First, we started replicating what the authors did in the paper Comparing Random Forest with Logistic Regression for Predicting Class-Imbalanced Civil War Onset Data. In addition, we used oversampling to test and as we will see in the table at the end, it gave better performances in terms of F1 score.

In a second time, we decided to change an aspect of their paper, which was that the models they compared did not have the same features. It was thus not accurate to compare them. We decided to use all the features we could to train our models.

What came out of this first change is that, without any surprise, the regression stays less performant than the random forest. Though it performed better when using the data correction methods we used, that is to say oversampling and adaboost. We did not use undersampling because of the lack of sample in the minority class.

Oversampling generates new data points for the minority to have the same amount than the majority class.We decided to use the Synthetic minority oversampling technique (SMOTE) that generates new samples between existing data points based on local density and their border with the other class. It is an informed oversampling method that is less prone to overfitting than a random oversampling method.

Boostings methods are algorithms that convert weak learners into strong learners in order to improve the prediction power. It will first identify the weak learners and combine them into one strong learner.

We then tried several models in order to find one that could surpass the final model of the paper.

To draw a first conclusion, the only model that performed better was gradient boosting, as we can see on the ROC curves.


Summary of the best models’ performances

To look from another point of view, we got the F1 score of the methods we tested previously. The F1 score is calculated by doing : (Precision*Recall)/(Precision+Recall). In the table, the F1 score will be approximated to zero if the value is really small.

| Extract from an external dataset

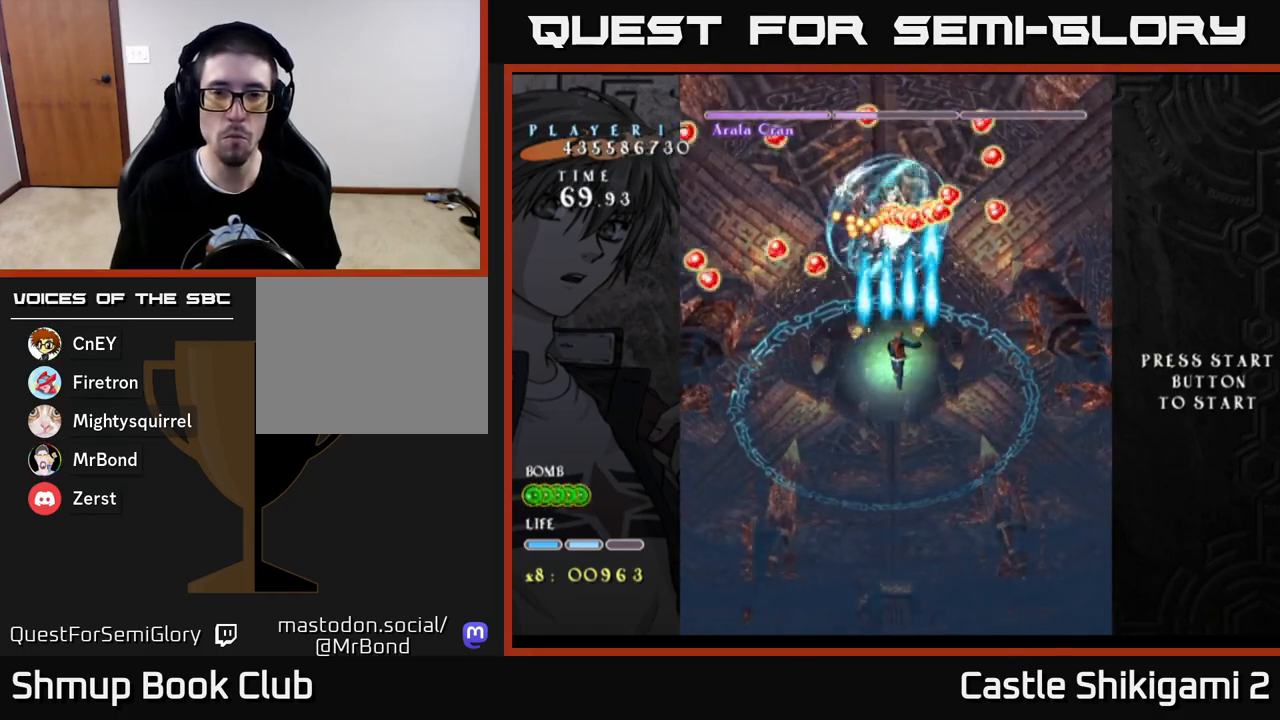
{"buttons": ["B"], "left_stick": "center", "right_stick": "center", "events": [[117, "DPAD_DOWN", "down"], [167, "DPAD_LEFT", "down"], [200, "DPAD_DOWN", "up"], [317, "DPAD_LEFT", "up"], [333, "DPAD_DOWN", "down"], [383, "DPAD_DOWN", "up"]]}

Looking only at the AUC Score, we would think that the sampling methods didn’t improve the predictions at all. But if we compare it with the F1 score, we see that there is a significant improvement when we apply a sampling method, especially for oversampling.


Conclusion

We can conclude that the paper’s methods were fairly accurate in terms of predictions. However we showed they compared their method with models that could still be improved, notably with data correction methods such as sampling and boosting. As we saw in the last table, the metrics used to compare these methods is also an important factor that we need to take in account and it is wise to use different metrics before drawing any conclusion. Moreover the use of the same features in each of the model, regressions and random forest, was necessary to draw fair comparisons.

Eventually, we found a model that overperformed the random forest model they used; indeed the results that came out of the gradient boosting model were just above that of the random forest of the authors.